* **ACTIVITY**
If a line below contains the string "list", return that line.

• • • • •

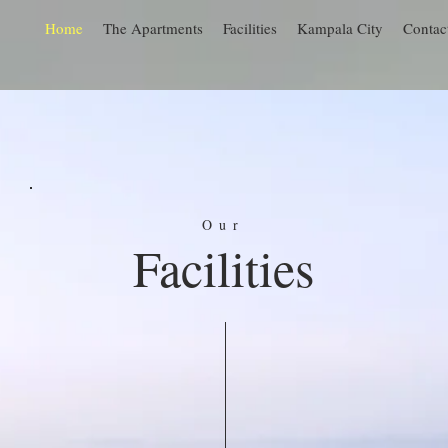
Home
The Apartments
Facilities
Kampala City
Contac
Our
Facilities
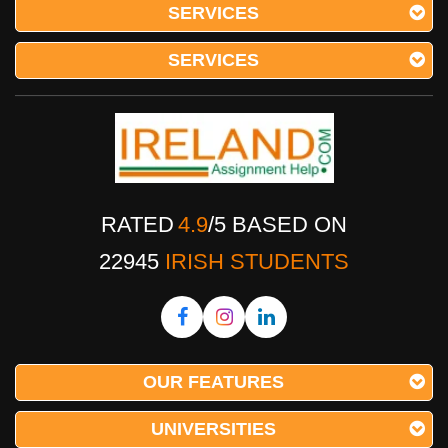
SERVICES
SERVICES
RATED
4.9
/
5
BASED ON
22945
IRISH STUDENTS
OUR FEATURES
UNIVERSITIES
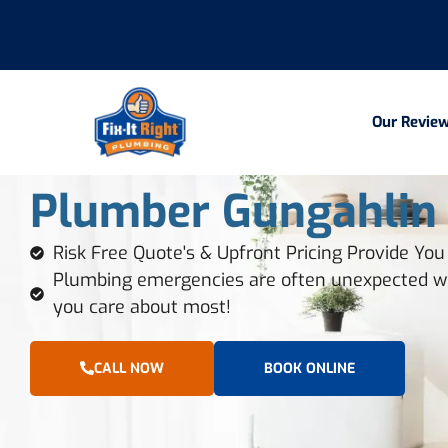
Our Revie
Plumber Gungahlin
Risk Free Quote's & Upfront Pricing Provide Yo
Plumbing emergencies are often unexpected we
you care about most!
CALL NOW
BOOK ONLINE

• • • • •

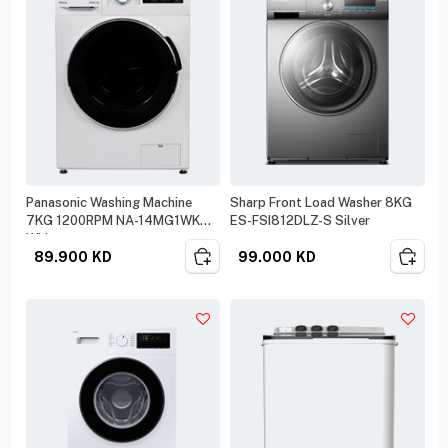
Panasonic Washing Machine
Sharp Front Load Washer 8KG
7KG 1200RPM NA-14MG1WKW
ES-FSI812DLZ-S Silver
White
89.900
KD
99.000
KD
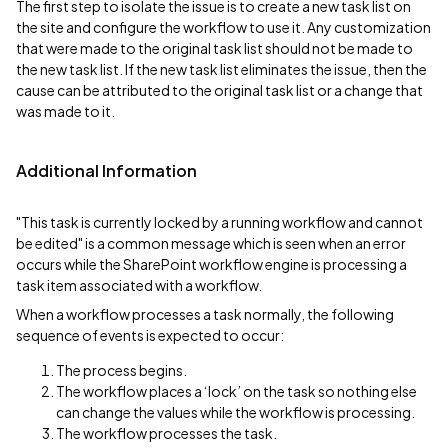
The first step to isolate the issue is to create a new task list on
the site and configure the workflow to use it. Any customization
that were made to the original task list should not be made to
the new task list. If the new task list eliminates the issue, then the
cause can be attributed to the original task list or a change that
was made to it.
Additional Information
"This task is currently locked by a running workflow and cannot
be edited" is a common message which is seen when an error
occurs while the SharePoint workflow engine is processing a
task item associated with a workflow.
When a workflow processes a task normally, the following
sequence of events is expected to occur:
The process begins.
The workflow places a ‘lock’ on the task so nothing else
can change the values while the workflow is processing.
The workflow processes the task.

• • • • •

* **YOUR SOLUTION**
The first step to isolate the issue is to create a new task list on
that were made to the original task list should not be made to
the new task list. If the new task list eliminates the issue, then the
cause can be attributed to the original task list or a change that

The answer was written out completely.